-------- DATASET

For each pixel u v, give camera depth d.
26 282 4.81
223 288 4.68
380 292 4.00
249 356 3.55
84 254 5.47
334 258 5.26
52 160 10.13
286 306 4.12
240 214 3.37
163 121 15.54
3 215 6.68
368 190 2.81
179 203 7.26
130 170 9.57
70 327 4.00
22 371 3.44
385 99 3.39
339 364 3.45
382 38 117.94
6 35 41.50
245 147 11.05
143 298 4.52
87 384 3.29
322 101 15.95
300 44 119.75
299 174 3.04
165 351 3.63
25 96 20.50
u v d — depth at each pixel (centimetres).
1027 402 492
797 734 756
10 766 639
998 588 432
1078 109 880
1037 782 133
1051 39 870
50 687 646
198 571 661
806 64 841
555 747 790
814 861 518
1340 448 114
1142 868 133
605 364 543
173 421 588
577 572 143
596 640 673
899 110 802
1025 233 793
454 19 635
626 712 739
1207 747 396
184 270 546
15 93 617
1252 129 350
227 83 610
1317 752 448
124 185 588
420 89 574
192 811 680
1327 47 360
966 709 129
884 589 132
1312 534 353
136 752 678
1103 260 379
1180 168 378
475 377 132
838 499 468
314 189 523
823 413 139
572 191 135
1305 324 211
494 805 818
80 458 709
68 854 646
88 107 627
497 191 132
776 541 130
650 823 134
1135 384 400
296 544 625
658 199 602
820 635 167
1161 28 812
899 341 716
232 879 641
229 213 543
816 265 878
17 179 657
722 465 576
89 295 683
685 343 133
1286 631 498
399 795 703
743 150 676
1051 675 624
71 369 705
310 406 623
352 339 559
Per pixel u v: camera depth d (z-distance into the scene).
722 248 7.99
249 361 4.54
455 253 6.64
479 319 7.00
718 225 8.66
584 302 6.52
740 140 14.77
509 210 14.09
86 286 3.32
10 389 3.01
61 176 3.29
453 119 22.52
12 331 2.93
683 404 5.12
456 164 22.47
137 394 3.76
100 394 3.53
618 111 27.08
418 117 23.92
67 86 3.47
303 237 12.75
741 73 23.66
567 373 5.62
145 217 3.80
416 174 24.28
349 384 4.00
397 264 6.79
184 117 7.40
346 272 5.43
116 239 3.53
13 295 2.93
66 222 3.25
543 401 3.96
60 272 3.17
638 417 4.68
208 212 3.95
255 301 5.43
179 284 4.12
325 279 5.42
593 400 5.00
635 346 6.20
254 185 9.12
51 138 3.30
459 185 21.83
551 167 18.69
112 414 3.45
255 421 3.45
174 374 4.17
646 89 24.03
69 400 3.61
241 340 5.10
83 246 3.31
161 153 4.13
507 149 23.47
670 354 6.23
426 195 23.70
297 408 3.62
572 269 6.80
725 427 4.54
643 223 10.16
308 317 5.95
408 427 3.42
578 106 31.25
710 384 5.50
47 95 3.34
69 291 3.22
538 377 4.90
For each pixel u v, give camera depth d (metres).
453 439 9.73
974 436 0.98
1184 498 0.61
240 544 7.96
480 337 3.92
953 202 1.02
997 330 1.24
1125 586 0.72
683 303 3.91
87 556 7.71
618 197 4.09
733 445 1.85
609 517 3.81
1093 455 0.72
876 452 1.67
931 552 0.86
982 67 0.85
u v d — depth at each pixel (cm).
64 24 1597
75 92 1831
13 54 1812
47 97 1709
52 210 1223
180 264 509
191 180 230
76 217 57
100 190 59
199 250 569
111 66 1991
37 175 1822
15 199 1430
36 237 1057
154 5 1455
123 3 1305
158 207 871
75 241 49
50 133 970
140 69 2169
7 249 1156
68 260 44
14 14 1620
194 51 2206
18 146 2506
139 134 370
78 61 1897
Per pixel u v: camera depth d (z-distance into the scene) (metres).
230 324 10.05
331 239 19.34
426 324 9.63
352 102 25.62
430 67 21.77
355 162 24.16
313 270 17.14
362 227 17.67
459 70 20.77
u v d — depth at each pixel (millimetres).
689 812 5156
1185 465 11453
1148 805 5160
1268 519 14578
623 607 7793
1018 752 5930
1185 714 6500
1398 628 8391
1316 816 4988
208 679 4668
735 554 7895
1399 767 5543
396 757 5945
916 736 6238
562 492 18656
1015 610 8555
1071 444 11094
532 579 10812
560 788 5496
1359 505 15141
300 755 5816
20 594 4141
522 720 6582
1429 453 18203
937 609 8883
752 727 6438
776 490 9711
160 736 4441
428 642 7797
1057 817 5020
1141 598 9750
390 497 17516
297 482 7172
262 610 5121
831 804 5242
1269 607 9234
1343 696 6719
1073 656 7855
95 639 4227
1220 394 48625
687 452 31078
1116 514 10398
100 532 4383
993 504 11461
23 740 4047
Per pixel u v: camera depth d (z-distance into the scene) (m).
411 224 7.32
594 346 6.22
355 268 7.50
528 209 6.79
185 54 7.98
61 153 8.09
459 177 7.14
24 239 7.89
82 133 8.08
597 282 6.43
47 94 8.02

----------------

## DIRECTIONS
Could you restate, word for word, the lines above from the one with "310 406 623" to the one with "12 331 2.93", both included?

## TASK OUTPUT
310 406 623
352 339 559
Per pixel u v: camera depth d (z-distance into the scene).
722 248 7.99
249 361 4.54
455 253 6.64
479 319 7.00
718 225 8.66
584 302 6.52
740 140 14.77
509 210 14.09
86 286 3.32
10 389 3.01
61 176 3.29
453 119 22.52
12 331 2.93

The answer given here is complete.